O dispositivo compartilha os dados sobre a temperatura com os pais e com um sistema ligado ao hospital, onde um enfermeiro acompanharia, em uma espécie de sala de guerra, as crianças internadas. Além do hardware, a Luckie Tech criou uma plataforma em nuvem para a troca de informações. Para isso, teve o apoio de empresas como Embraer e AWS (da Amazon). No total, cerca de R$ 2 milhões foram gastos no desenvolvimento. "Investi meu carro, meu apartamento nesse projeto", diz Oliveira Júnior.

Eles devem começar a monitorar crianças no Gacc (Grupo de Assistência à Criança com Câncer), em São José dos Campos (SP), onde Lucas foi tratado. A princípio, 50 pacientes usarão, mas a empresa diz que terá capacidade para até 300. O teste inicial vai ser focado em adolescentes porque eles podem dar mais feedback, mas o foco do dispositivo está nas crianças menores, que geralmente não sabem dizer quando e como se sentem mal.

Mesmo com todo o desenvolvimento pronto, a implementação também custa muito dinheiro. Por isso, a Luckie Tech criou uma campanha de financiamento coletivo, com meta de R$ 800 mil, para conseguir manter o serviço em operação por pelo menos um ano. A empresa divulga suas ações por meio de uma página no Facebook e um perfil no Instagram.

A empresa espera que o aparelho em funcionamento gere dados suficientes para, no futuro, técnicas de aprendizado de máquina possam captar, por exemplo, efeitos colaterais de tratamentos do câncer. Assim, poderá ajudar no desenvolvimento de um medicamento. Outro passo adiante seria sugerir tratamentos mais eficazes levando em conta variáveis como a região onde a criança mora e seu histórico médico.

Joel de Oliveira Junior com os filhos Arthur e Victor - Acervo pessoal - Acervo pessoal
Joel de Oliveira Junior com os filhos Arthur e Victor
Imagem: Acervo pessoal

Mudando de jogo

Em apresentações de planos de negócios, era comum Joel ouvir que ficaria rico com o desenvolvimento do dispositivo.

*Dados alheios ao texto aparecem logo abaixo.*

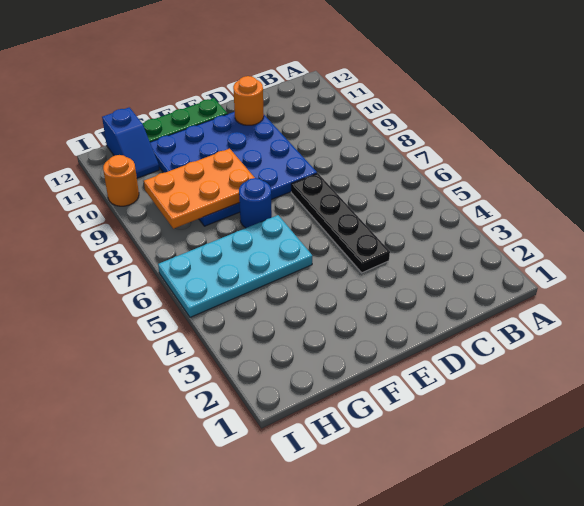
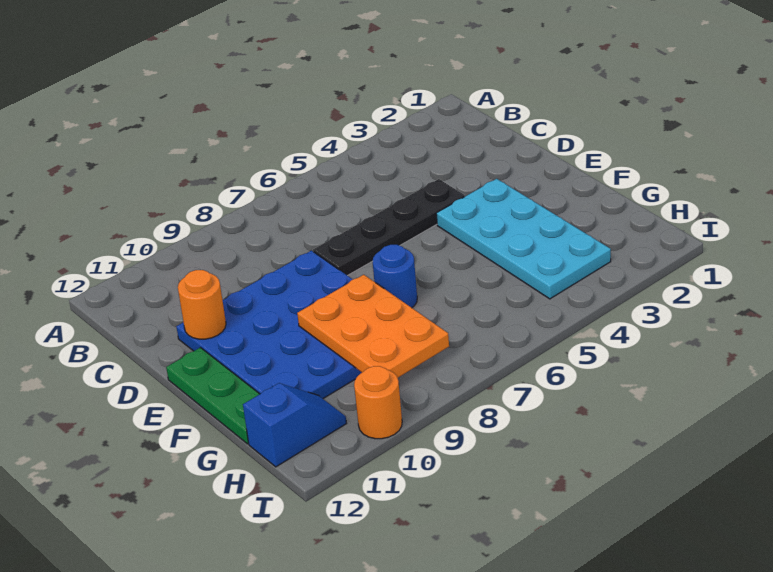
cyan 2x4 plate [158,215,312,317] -> cyan 2x4 plate moved to [436,179,611,299]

Uma vez, uma pessoa que não sabia a história do Lucas disse que eu poderia cobrar o quanto eu quisesse pelo monitoramento porque 'pai de criança doente paga'. Mas não é isso que eu quero. Não preciso de cinco Ferraris, dez apartamentos

Como a Luckie Tech precisa pagar as contas, vai cobrar o valor de R$ 250 por criança para fazer o monitoramento. Atualmente, não são os pais que pagam esta conta, mas o SUS (Sistema Único de Saúde) e os convênios médicos.

"O nosso foco é negociar com outras empresas, não levar essa conta para os pais, que já gastam por volta de R$ 35 mil por mês no tratamento de seus filhos. Por isso, temos que baratear o custo do nosso serviço para que possamos fazer negócio com instituições médicas".

Este posicionamento surgiu, segundo Joel, após a morte de Lucas. "Antes eu era muito focado em dinheiro, com a falácia de que era para dar o melhor aos meus filhos", diz o pai de Victor, 11, e Arthur, 6. "Mas é mentira, é para você mesmo. O filho quer um abraço, um carinho".

Por isso, sete anos depois da partida do menino, o engenheiro tem criado bons momentos também com seus filhos. "Senti uma necessidade maior de ficar mais perto deles. Pelo menos algo bom surgiu desse momento tão doloroso. É difícil, mas é natural".